Why you should buy shares in BlackBerry right now - techvibes
http://www.techvibes.com/blog/why-you-should-buy-shares-in-research-in-motion-right-now-2011-01-06

======
axiom
Also their recent strategy of suing successful developers on their platform
shows they're serious about keeping the Blackberry competitive!

I know that's the kind of company I'd bet on.

------
RodgerTheGreat
This article fails to make a convincing argument for how the Playbook will
fare any better than the dozens of "me too" Android tablets already on the
market.

Why do enterprise customers need tablet devices? What is the advantage to a
tablet device running the RIM OS versus whatever desktop operating system the
company uses for the rest of their infrastructure? Is RIM going to make
another aborted attempt at pushing their app store, or are they betting on a
third party to pick up the slack?

Opinions are cheap- let's see some harder facts.

------
radicaldreamer
Actually, the company that seems most promising to me at the moment (as an
undervalued stock) is HP.

WebOS is a solid OS and HP has a lot of experience making and shipping
hardware. There's a lot of potential for integration between WebOS and the
other devices they already make: laptops, printers, netbooks, phones, and
tablets.

------
vessenes
My favorite line in the article is when he says that RIM has "two CEOs".

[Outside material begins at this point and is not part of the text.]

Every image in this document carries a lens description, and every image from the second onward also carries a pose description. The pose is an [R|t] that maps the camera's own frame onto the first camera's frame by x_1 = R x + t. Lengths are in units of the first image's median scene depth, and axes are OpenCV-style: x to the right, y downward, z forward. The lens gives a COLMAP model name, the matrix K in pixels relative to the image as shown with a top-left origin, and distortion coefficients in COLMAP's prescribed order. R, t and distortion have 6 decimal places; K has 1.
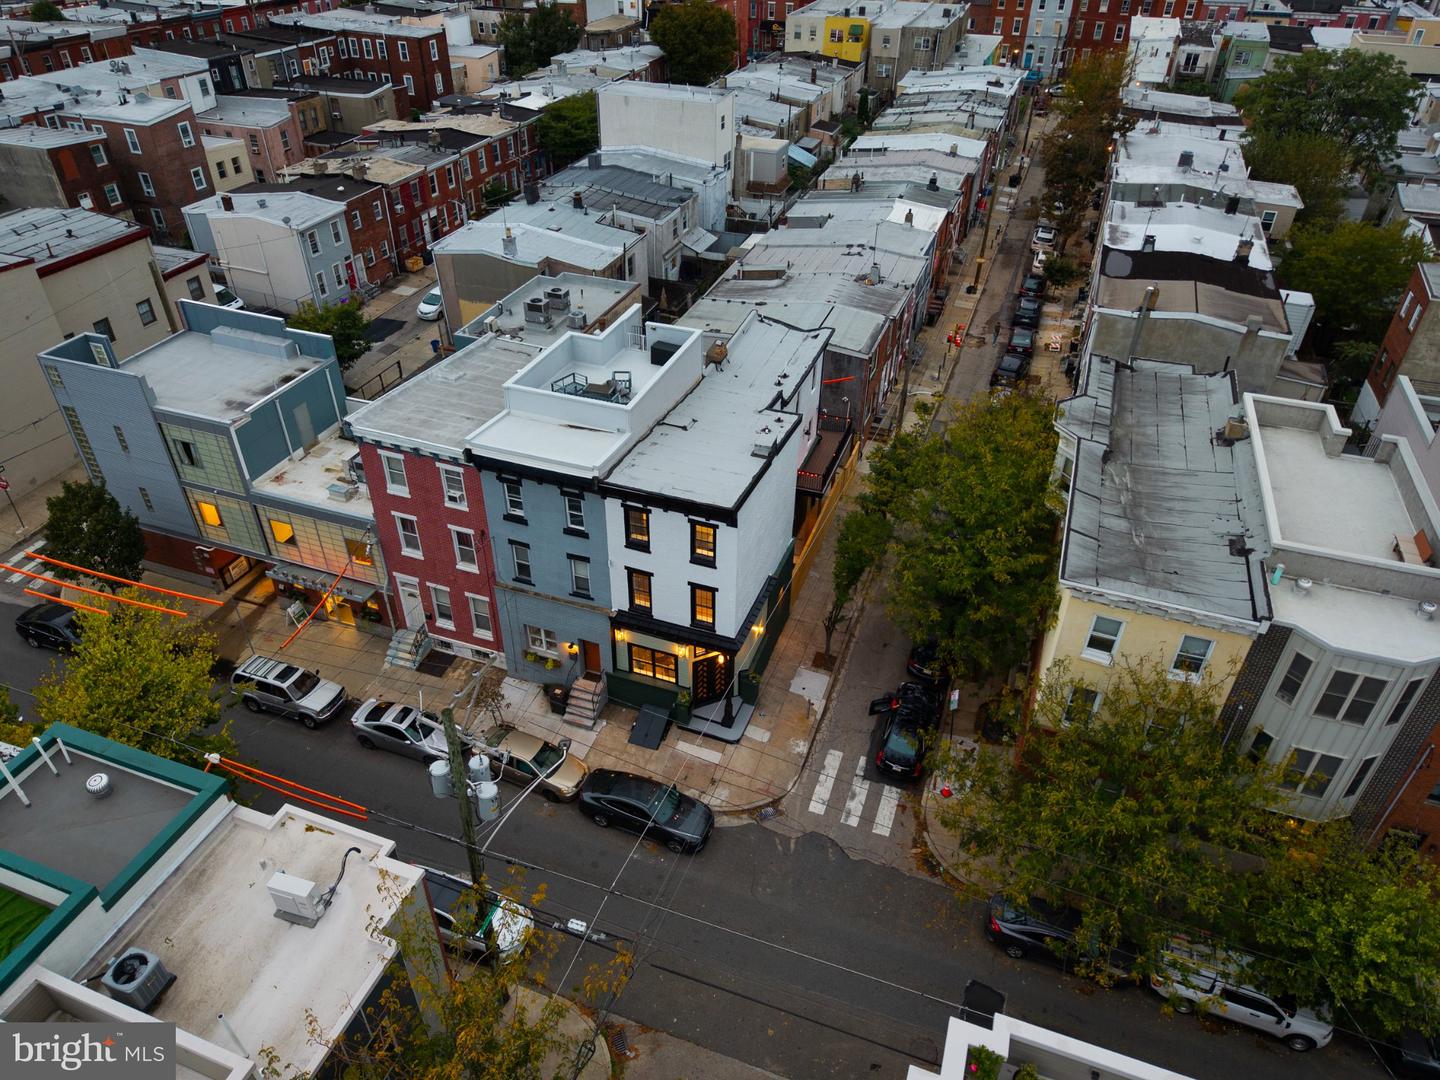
lens RADIAL K [[968.4, 0, 719.6], [0, 968.4, 541.1], [0, 0, 1]] dist [-0.001325, 0.001847]
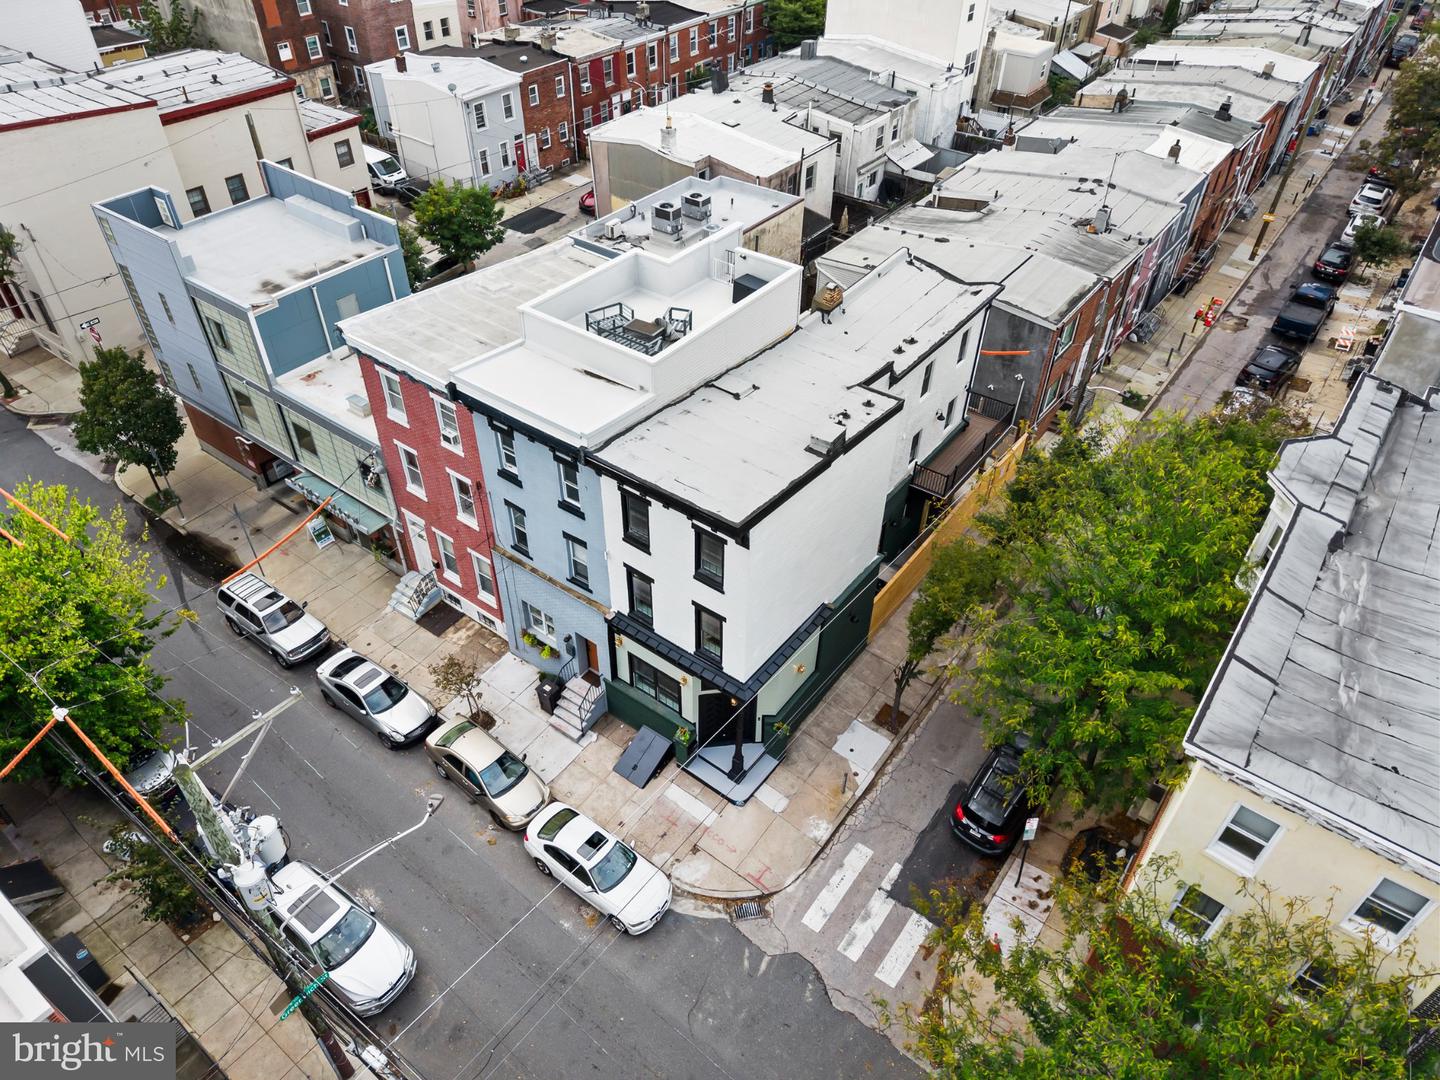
lens RADIAL K [[968.4, 0, 717.7], [0, 968.4, 539.8], [0, 0, 1]] dist [-0.001325, 0.001847]
pose [[0.956109, 0.187986, -0.224760, 0.123977], [-0.169241, 0.980476, 0.100120, -0.070298], [0.239193, -0.057687, 0.969257, 0.226079]]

If one is good, two must be better!

I don't have any investment advice re: RIM, but I can say with confidence that
we're not downloading their tablet SDK anytime soon.

------
ConceptDog
With the flood of android tablets that'll be coming out later this year, the
price point for the blackberry tablet is way too high. Even apple will likely
have a price drop associated with iPad2.

Blackberry is heading back to enterprise, and that's where it should try to
solidify.

------
booi
By the sound of the article, I don't think the author even owns a blackberry
smartphone. I do. It's garbage. Think companies will stay loyal to BB? Think
again. A tablet device that nobody has touched yet is a non-product in my
mind.

------
dholowiski
I should buy RIMM because - google and apple haven't eaten their lunch in
corporations, yet, and the playbook, a product that doesn't even exist, might
make #2 in the tablet market? And how many new tablets are being released at
ces?

------
pbhjpbhj
>Why you should buy shares in BlackBerry right now

Because I just did and I want a quick out ...!?